| How to complete this task |
Could you put every line of the records from the one containing "an maan alle" down to the one containing "tia viileästä kodista" into a Markdown table with the columns Row and Line, skipping any blank lines?
### Given records ###
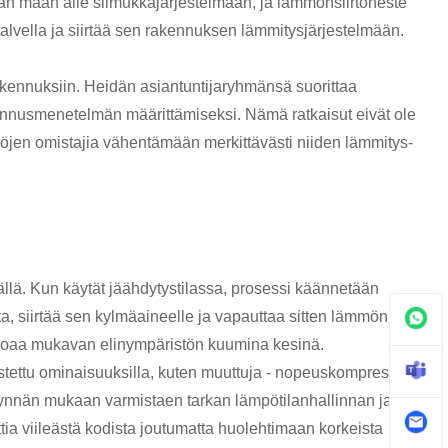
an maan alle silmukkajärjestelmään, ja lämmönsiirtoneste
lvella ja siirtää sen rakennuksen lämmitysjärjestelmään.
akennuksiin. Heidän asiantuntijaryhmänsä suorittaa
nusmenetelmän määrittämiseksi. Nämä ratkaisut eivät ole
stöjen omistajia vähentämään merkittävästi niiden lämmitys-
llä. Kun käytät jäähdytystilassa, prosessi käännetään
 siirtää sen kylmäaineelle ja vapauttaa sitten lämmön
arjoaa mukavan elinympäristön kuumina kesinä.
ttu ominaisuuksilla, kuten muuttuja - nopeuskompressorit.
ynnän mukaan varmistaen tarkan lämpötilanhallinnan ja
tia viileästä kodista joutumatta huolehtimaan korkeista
###
### Given records ###
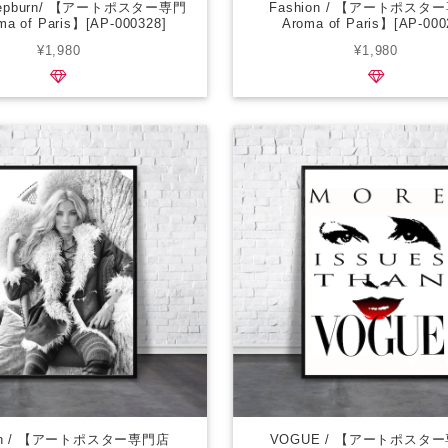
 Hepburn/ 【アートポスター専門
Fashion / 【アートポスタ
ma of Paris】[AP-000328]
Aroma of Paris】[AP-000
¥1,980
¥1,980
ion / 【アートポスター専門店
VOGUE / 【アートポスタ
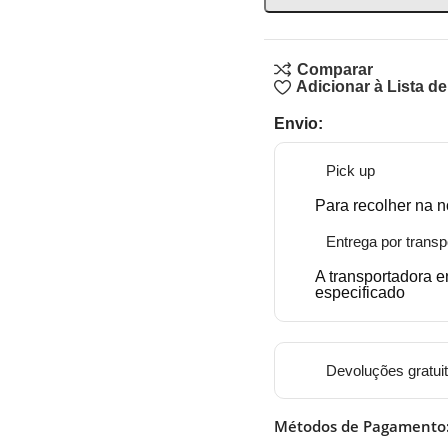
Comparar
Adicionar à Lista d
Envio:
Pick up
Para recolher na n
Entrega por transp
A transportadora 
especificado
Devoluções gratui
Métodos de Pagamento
###
| Written solution |
| Row | Line |
|---|---|
| 1 | an maan alle silmukkajärjestelmään, ja lämmönsiirtoneste |
| 2 | lvella ja siirtää sen rakennuksen lämmitysjärjestelmään. |
| 3 | akennuksiin. Heidän asiantuntijaryhmänsä suorittaa |
| 4 | nusmenetelmän määrittämiseksi. Nämä ratkaisut eivät ole |
| 5 | stöjen omistajia vähentämään merkittävästi niiden lämmitys- |
| 6 | llä. Kun käytät jäähdytystilassa, prosessi käännetään |
| 7 |  siirtää sen kylmäaineelle ja vapauttaa sitten lämmön |
| 8 | arjoaa mukavan elinympäristön kuumina kesinä. |
| 9 | ttu ominaisuuksilla, kuten muuttuja - nopeuskompressorit. |
| 10 | ynnän mukaan varmistaen tarkan lämpötilanhallinnan ja |
| 11 | tia viileästä kodista joutumatta huolehtimaan korkeista |